2016 Aug BC & Yukon 2


This Sign Post Forest is in Watson Lake, Yukon.  It started during the 1942 construction of the Alcan Highway.  Anyone can leave a sign.  Our Adventure Caravan group put up the sign below with all of our names on it.  There's 82,000 signs at last count.

                              Of course, I had to take this picture.  What a perfect rainbow.
We stopped at this First Nation Museum in Teslin, Yukon.  They aren't called Indians in Canada.  They are First Nation people.  This man was showing Cliff how hand drums are made.  They soak birch pieces and form the circular shell, then stretch caribou hide over the top for the drum.  It's not as easy as it looks.

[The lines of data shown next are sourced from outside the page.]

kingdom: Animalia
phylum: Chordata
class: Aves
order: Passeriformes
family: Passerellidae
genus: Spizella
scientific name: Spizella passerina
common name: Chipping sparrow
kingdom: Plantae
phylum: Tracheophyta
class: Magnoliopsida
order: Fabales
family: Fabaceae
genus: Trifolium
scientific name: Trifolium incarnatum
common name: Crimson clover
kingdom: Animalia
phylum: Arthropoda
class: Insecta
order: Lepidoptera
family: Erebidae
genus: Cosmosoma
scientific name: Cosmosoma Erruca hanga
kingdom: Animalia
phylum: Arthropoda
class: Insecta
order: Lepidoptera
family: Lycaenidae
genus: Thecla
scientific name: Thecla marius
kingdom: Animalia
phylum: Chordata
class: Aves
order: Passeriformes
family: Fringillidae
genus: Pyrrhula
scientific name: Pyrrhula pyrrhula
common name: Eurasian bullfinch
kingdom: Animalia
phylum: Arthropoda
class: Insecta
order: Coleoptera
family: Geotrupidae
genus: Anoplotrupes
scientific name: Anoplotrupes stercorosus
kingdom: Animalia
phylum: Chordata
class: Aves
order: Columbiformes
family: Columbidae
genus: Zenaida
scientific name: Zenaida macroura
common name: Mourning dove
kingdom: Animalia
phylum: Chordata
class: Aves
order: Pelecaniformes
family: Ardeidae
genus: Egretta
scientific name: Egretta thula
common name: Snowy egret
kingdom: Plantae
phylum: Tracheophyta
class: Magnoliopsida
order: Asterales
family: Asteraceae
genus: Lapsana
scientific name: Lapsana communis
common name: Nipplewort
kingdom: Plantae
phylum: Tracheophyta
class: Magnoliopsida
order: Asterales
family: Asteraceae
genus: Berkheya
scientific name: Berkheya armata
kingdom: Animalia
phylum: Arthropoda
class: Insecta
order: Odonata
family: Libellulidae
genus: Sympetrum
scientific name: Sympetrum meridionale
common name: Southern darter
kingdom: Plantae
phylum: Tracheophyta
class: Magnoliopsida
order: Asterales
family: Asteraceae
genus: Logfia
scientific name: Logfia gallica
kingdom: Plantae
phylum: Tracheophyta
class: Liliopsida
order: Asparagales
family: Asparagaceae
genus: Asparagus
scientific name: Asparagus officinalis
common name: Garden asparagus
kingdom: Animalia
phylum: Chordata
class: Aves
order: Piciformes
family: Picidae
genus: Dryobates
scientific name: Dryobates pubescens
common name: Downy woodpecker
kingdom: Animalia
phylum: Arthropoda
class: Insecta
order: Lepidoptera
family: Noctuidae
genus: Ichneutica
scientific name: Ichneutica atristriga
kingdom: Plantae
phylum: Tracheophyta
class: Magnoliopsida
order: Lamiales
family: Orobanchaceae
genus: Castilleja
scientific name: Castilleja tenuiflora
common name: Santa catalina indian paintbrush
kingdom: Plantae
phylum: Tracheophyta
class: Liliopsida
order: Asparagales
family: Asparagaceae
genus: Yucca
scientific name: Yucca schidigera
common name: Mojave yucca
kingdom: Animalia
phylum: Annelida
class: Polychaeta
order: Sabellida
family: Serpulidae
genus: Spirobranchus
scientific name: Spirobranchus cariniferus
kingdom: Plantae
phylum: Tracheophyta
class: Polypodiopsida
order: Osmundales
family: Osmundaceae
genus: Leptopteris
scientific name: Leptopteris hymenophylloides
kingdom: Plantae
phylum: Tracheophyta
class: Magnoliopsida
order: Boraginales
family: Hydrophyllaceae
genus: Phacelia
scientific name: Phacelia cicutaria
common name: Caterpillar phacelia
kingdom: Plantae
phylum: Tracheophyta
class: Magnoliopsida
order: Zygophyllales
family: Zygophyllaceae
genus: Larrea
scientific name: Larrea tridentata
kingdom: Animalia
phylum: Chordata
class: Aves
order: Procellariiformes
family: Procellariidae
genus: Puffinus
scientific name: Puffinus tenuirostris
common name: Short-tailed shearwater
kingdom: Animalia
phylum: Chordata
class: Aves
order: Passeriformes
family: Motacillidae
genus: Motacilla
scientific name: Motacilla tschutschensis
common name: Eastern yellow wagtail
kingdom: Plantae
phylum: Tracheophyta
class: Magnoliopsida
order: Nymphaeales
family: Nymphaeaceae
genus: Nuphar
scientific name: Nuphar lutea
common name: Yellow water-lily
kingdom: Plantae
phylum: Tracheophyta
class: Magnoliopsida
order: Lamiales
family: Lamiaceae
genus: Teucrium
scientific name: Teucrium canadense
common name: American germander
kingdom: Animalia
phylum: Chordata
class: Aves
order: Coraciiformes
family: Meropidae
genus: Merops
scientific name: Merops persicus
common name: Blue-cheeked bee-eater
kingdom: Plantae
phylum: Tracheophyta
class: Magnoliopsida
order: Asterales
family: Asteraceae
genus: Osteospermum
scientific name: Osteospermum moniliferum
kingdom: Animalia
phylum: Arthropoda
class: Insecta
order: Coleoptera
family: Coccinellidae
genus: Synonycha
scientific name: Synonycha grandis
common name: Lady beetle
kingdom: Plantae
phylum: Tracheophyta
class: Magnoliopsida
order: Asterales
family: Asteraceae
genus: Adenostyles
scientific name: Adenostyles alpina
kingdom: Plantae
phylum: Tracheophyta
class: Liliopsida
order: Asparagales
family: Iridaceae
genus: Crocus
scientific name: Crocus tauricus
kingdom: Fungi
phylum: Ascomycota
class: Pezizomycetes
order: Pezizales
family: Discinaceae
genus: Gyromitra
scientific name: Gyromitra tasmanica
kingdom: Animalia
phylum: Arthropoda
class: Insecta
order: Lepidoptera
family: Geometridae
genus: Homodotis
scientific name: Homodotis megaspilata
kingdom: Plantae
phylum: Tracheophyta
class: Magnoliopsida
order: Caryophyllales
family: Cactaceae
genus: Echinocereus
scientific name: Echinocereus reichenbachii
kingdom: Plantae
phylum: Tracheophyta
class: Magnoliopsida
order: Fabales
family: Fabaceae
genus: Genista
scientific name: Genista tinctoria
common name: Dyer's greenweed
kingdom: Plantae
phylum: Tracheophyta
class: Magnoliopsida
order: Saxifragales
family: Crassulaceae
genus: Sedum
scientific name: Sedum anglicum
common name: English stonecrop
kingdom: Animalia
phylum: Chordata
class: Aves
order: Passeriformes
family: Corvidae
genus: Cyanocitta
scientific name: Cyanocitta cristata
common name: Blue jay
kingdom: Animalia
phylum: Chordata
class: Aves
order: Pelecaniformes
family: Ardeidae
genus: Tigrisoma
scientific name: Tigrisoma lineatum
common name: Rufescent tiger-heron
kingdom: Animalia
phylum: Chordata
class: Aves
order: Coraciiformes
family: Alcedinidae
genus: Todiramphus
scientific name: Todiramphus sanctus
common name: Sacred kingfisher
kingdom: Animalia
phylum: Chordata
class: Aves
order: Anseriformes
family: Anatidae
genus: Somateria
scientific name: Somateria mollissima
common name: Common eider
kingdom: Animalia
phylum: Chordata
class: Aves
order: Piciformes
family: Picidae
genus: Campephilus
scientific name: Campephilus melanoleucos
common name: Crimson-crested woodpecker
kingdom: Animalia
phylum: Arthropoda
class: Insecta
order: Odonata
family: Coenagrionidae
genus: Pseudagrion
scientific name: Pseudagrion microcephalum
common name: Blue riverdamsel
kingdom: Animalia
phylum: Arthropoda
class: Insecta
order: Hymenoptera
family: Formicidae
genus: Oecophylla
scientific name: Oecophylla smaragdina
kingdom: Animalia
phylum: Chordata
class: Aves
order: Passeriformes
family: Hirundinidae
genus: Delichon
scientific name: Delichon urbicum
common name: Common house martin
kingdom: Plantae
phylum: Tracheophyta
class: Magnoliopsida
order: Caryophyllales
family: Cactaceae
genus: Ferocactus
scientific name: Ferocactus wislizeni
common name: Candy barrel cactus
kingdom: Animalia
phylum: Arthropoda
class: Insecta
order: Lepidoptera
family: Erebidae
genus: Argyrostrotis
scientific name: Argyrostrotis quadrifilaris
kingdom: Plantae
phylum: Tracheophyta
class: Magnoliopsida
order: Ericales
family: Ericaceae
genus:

Above is the Klondike steam boat in Whitehorse, Yukon.  This is actually the 2nd Klondike.  The first was destroyed by the ice on the Yukon River.  These steam boats made trips between Whitehorse and Dawson City carrying supplies up to Dawson City and gold back to Whitehorse.  It burned a cord (8 x 4 x 4 ft) of wood an hour.
Kitchen and dining room on the Klondike.

Views of and around Whitehorse, Yukon. 

This eagle was in downtown Whitehorse on the Yukon River.



More Ice Age mammals at the Beringia Museum in Whitehorse.  This scientist was extremely knowledgeable about these mammals.  The replica of the wooly mammoth above shows a knife mark on it's leg indicating humans may have been trying to hunt them. 

Below a canyon real close to our campground.  We walked across the pedestrian bridge.  Found some tree limbs that a bear had rubbed up against and left a lot of hair.  Glad we didn't run into him.

                     Hope they don't fall in.  The water is frigid cold.
Man on left talking to Cliff was First Nation member from the Northern most town in the Yukon, Old Crow.  Only accessible by plane.  He was in Whitehorse because he's the provincial representative from his area.  Whitehorse is the capitol of Yukon.  He and two friends were getting ready to take a float plane to a lake about 40 minutes from Whitehorse.  They were then going to hike up the mountain 18 miles to hunt for mountain sheep.

First Nation mom & little boy dressed as Batman.